White Seat Leon Cupra 2002
55000 Km 
02m 6 Speed Tranny
Sunroof
312mm Front brakes (OEM)
Recaro Seats
1.8t 20vt
Engine :
Auq Code
Garrett Gt3582R .63 Hotside
Custom Exhaust Manifold 
Unitronic 630cc Built File (8000rpm)
630cc Siemens Inj.
3" MAF
3" exhaust from Magnaflow
Walbro Inline Pump 255lph
Tyrolsport Adjustable Fpr 3-5 bar
FMIC
SCAT rods 
Overbore Mahle motorsport forged pistons with 20mm pin
Ported Head and polished on exhaust side
New Rings
Cylinder Hone (Special hone) The guy who did this Tune the engines of Drag cars ...Pro-stock cars.... 
Cat Cams Valve Springs
TurboSmart External 38mm Wastegate
HKS SSQV Blowoff Valve
Spec CLutch Stage 3+
Interior & Exterior:
Konig Lightweight Wheels 19x8 front, 19x9 rear
Bfgoodrich KDW2 tires 225/35 and 245/35 rear
Hid 6000k on fogs and headlights
Bilstein Sport Shocks
H&R race Springs
Neuspeed Stress and Sway bar
AEM wideband gauge
Boost Gauge 30 psi
Blitz Turbotimer
Recaro Seats ... all 4
Alpine HU Cda-9855
Shortshifter from Audi TT
Manual Boost controller

I use Mobil 1 5w30 and change it every 5k km, this car is great , can be used as daily driver.
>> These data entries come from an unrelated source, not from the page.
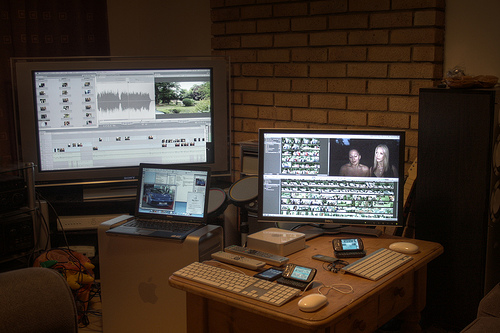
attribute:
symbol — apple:
[135, 274, 160, 307]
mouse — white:
[291, 287, 341, 325]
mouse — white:
[297, 292, 327, 312]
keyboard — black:
[117, 214, 198, 241]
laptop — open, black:
[108, 166, 210, 243]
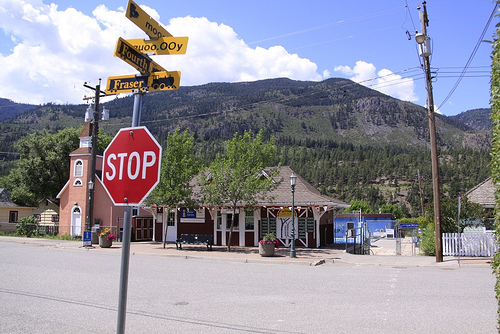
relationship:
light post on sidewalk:
[288, 170, 297, 258] [133, 248, 325, 267]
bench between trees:
[173, 233, 214, 250] [144, 124, 284, 254]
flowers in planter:
[101, 228, 116, 241] [98, 235, 110, 247]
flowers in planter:
[258, 232, 278, 245] [259, 243, 276, 258]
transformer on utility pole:
[416, 34, 433, 57] [414, 0, 443, 263]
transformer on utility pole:
[84, 105, 94, 124] [83, 77, 119, 230]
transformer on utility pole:
[100, 104, 110, 121] [83, 77, 119, 230]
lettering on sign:
[106, 151, 157, 181] [101, 125, 164, 206]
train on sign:
[151, 73, 174, 90] [106, 70, 180, 94]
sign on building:
[276, 216, 298, 240] [143, 166, 351, 248]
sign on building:
[179, 206, 207, 223] [143, 166, 351, 248]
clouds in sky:
[0, 0, 442, 114] [2, 0, 499, 116]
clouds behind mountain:
[0, 0, 442, 114] [2, 77, 491, 143]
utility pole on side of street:
[414, 0, 443, 263] [1, 235, 500, 331]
I´m pretending $20,000 usd... 
Any question my e-mail is [email protected]
Here are some pics:


----------



## rickvw (Dec 28, 2004)

Video:
http://youtube.com/watch?v=-PX...lated


----------



## weirdvw (Feb 22, 2003)

*Re: (rickvw)*

nice car man


----------



## atarier (Apr 23, 2007)

*Re: (victorhfranco)*

Damn, I just fall in love with your car!


----------



## hotvr6guy (Jan 14, 2008)

hahaha yo man were did you get your sticker! hahah that is awesome pm im tryin to get one


----------



## YoMyMan (Sep 14, 2002)

*Re: (hotvr6guy)*

damn i want those seats


----------



## DPJ (Jan 25, 2008)

Your car is lovely, Rick.


----------



## teasy (Mar 21, 2008)

Very nice example


----------



## B5Buddy (Jun 17, 2004)

*Re: (YoMyMan)*


_Quote, originally posted by *YoMyMan* »_damn i want those seats









MEE TOOOOOO!!!!!


----------



## mr reyvo (Aug 8, 2006)

Hi! can you say me what's the exact name of the color?


----------



## harry el sucio (Aug 25, 2007)

nice car


----------



## flygliii (Jun 29, 2006)

*Re: (harry el sucio)*

Oye, pero tremendo coche hombre...


----------



## AlfredoS3 (Mar 30, 2007)

Now the car is mine,,, I am changing a few things. 
Lovely car ...


----------



## Cede (Jun 26, 2007)

*Re: (AlfredoS3)*

Great looking car man!!!


----------



## eastonl33t (May 29, 2007)

*Re: FS: Seat Leon 2002 (rickvw)*

Nice ass car mann, keep it up thats sick


----------



## GOLFERO (Aug 22, 2001)

*Re: FS: Seat Leon 2002 (eastonl33t)*

Nice car http://****************.com/smile/emthup.gif 
Where did you get those rims? in Mexico?


----------



## alexpd (Aug 11, 2008)

*Re: FS: Seat Leon 2002 (rickvw)*

eh tambien estas en mmmm rvag cierto?


----------



## dubjager (Dec 9, 2004)

*Re: FS: Seat Leon 2002 (alexpd)*

Donde encontraste una tienda de unitronic en mexico?


----------